### Stored data entries
---*---
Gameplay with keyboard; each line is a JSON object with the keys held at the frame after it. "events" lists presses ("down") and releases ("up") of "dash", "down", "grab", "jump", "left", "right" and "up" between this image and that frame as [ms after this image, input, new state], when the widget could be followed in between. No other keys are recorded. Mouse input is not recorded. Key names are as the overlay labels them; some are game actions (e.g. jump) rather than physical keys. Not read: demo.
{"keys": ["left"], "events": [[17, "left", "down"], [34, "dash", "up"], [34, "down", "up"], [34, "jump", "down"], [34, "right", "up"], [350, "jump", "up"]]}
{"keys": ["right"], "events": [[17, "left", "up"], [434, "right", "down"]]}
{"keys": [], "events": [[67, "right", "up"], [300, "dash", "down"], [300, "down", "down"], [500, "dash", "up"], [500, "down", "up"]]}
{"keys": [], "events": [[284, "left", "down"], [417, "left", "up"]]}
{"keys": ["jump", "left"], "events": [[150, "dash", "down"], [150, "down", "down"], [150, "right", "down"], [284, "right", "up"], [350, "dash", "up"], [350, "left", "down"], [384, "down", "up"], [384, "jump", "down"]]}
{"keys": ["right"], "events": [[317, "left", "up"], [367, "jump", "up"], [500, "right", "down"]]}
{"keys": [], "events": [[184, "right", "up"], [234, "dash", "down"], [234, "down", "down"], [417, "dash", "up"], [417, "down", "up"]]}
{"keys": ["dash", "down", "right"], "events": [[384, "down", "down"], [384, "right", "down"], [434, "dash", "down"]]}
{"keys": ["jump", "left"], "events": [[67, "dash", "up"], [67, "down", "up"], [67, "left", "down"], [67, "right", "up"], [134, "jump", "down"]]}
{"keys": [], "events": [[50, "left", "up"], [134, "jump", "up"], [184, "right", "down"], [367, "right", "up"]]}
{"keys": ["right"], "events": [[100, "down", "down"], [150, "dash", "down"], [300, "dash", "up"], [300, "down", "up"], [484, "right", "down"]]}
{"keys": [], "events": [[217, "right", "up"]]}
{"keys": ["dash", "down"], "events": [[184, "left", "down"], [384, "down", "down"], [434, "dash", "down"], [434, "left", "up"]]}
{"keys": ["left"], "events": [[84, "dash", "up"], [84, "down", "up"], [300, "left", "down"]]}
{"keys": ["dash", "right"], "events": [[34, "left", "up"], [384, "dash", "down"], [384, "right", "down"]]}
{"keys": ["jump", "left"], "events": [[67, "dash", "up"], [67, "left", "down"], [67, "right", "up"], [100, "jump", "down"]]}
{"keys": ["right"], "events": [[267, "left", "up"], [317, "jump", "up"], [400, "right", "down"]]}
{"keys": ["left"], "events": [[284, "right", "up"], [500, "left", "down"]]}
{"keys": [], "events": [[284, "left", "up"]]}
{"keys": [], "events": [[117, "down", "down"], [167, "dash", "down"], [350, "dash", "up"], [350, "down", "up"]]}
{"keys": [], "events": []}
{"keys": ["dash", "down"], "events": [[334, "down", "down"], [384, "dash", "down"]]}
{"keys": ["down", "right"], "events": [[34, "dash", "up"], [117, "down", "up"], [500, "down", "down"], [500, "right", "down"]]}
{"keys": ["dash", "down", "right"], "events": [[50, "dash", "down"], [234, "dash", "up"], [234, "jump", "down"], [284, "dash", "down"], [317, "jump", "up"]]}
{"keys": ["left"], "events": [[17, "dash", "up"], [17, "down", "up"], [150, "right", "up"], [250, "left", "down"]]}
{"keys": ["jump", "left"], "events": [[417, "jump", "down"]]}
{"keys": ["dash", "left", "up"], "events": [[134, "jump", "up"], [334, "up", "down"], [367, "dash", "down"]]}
---*---
### Exercise
Print all the data exactly as shown above.

### Your response
Gameplay with keyboard; each line is a JSON object with the keys held at the frame after it. "events" lists presses ("down") and releases ("up") of "dash", "down", "grab", "jump", "left", "right" and "up" between this image and that frame as [ms after this image, input, new state], when the widget could be followed in between. No other keys are recorded. Mouse input is not recorded. Key names are as the overlay labels them; some are game actions (e.g. jump) rather than physical keys. Not read: demo.
{"keys": ["left"], "events": [[17, "left", "down"], [34, "dash", "up"], [34, "down", "up"], [34, "jump", "down"], [34, "right", "up"], [350, "jump", "up"]]}
{"keys": ["right"], "events": [[17, "left", "up"], [434, "right", "down"]]}
{"keys": [], "events": [[67, "right", "up"], [300, "dash", "down"], [300, "down", "down"], [500, "dash", "up"], [500, "down", "up"]]}
{"keys": [], "events": [[284, "left", "down"], [417, "left", "up"]]}
{"keys": ["jump", "left"], "events": [[150, "dash", "down"], [150, "down", "down"], [150, "right", "down"], [284, "right", "up"], [350, "dash", "up"], [350, "left", "down"], [384, "down", "up"], [384, "jump", "down"]]}
{"keys": ["right"], "events": [[317, "left", "up"], [367, "jump", "up"], [500, "right", "down"]]}
{"keys": [], "events": [[184, "right", "up"], [234, "dash", "down"], [234, "down", "down"], [417, "dash", "up"], [417, "down", "up"]]}
{"keys": ["dash", "down", "right"], "events": [[384, "down", "down"], [384, "right", "down"], [434, "dash", "down"]]}
{"keys": ["jump", "left"], "events": [[67, "dash", "up"], [67, "down", "up"], [67, "left", "down"], [67, "right", "up"], [134, "jump", "down"]]}
{"keys": [], "events": [[50, "left", "up"], [134, "jump", "up"], [184, "right", "down"], [367, "right", "up"]]}
{"keys": ["right"], "events": [[100, "down", "down"], [150, "dash", "down"], [300, "dash", "up"], [300, "down", "up"], [484, "right", "down"]]}
{"keys": [], "events": [[217, "right", "up"]]}
{"keys": ["dash", "down"], "events": [[184, "left", "down"], [384, "down", "down"], [434, "dash", "down"], [434, "left", "up"]]}
{"keys": ["left"], "events": [[84, "dash", "up"], [84, "down", "up"], [300, "left", "down"]]}
{"keys": ["dash", "right"], "events": [[34, "left", "up"], [384, "dash", "down"], [384, "right", "down"]]}
{"keys": ["jump", "left"], "events": [[67, "dash", "up"], [67, "left", "down"], [67, "right", "up"], [100, "jump", "down"]]}
{"keys": ["right"], "events": [[267, "left", "up"], [317, "jump", "up"], [400, "right", "down"]]}
{"keys": ["left"], "events": [[284, "right", "up"], [500, "left", "down"]]}
{"keys": [], "events": [[284, "left", "up"]]}
{"keys": [], "events": [[117, "down", "down"], [167, "dash", "down"], [350, "dash", "up"], [350, "down", "up"]]}
{"keys": [], "events": []}
{"keys": ["dash", "down"], "events": [[334, "down", "down"], [384, "dash", "down"]]}
{"keys": ["down", "right"], "events": [[34, "dash", "up"], [117, "down", "up"], [500, "down", "down"], [500, "right", "down"]]}
{"keys": ["dash", "down", "right"], "events": [[50, "dash", "down"], [234, "dash", "up"], [234, "jump", "down"], [284, "dash", "down"], [317, "jump", "up"]]}
{"keys": ["left"], "events": [[17, "dash", "up"], [17, "down", "up"], [150, "right", "up"], [250, "left", "down"]]}
{"keys": ["jump", "left"], "events": [[417, "jump", "down"]]}
{"keys": ["dash", "left", "up"], "events": [[134, "jump", "up"], [334, "up", "down"], [367, "dash", "down"]]}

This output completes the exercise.